- **WHAT YOU ARE ASKED TO DO**: Extract each line from the items below that contains the word "context". Case counts.

- **MATERIAL PROVIDED**:
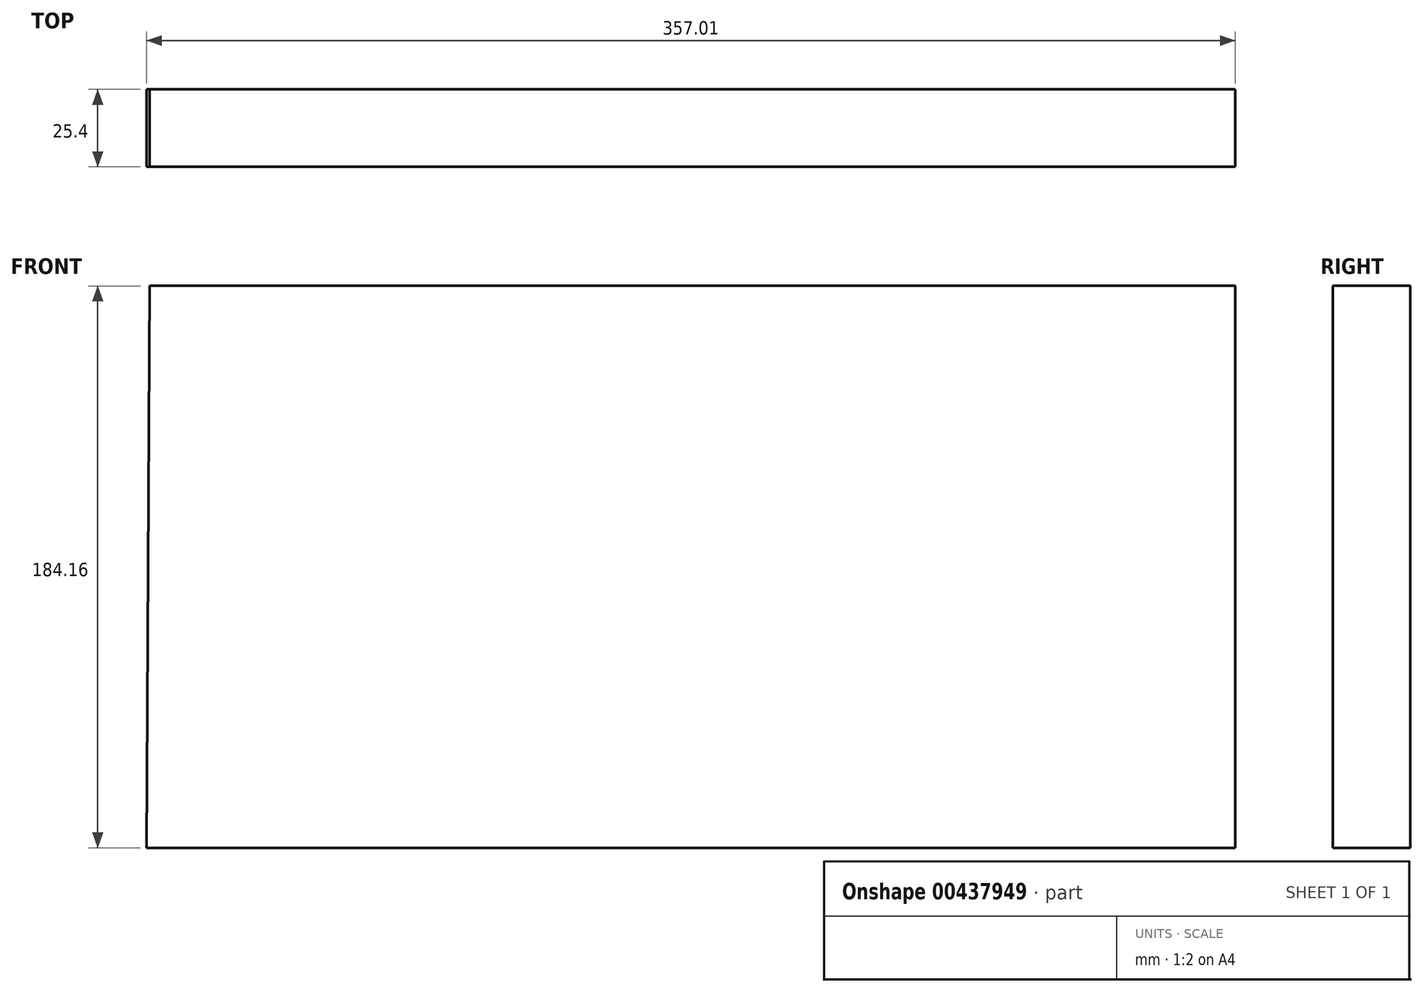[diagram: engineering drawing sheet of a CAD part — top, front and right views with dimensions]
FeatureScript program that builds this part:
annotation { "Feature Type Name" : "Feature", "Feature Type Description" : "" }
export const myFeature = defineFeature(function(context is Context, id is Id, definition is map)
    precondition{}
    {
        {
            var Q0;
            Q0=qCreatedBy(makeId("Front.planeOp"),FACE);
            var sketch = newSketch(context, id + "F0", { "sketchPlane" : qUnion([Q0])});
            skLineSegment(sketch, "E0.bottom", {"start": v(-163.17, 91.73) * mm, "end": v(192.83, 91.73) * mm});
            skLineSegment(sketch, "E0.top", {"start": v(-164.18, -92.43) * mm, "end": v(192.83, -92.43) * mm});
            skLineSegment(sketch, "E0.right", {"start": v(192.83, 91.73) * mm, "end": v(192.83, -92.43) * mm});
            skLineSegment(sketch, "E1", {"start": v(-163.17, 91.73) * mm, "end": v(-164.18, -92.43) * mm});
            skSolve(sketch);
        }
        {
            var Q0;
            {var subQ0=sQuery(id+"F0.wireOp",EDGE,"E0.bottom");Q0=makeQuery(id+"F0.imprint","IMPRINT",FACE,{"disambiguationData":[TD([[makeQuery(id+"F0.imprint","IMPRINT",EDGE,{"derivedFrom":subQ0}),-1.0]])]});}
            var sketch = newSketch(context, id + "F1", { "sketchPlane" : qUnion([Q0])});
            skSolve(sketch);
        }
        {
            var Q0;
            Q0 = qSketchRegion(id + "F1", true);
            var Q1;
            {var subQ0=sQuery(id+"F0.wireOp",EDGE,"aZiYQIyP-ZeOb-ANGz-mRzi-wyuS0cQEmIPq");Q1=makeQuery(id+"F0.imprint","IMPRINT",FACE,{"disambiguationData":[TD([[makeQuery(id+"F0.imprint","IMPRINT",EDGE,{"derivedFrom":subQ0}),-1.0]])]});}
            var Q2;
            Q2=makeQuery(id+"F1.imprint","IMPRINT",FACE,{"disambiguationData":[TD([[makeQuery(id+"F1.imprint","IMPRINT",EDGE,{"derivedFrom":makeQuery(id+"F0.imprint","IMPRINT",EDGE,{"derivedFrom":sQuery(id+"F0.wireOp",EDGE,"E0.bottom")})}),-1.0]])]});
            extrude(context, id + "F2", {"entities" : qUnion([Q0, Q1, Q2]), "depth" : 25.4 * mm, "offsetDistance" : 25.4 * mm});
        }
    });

- **RESPONSE**:
export const myFeature = defineFeature(function(context is Context, id is Id, definition is map)
            var sketch = newSketch(context, id + "F0", { "sketchPlane" : qUnion([Q0])});
            var sketch = newSketch(context, id + "F1", { "sketchPlane" : qUnion([Q0])});
            extrude(context, id + "F2", {"entities" : qUnion([Q0, Q1, Q2]), "depth" : 25.4 * mm, "offsetDistance" : 25.4 * mm});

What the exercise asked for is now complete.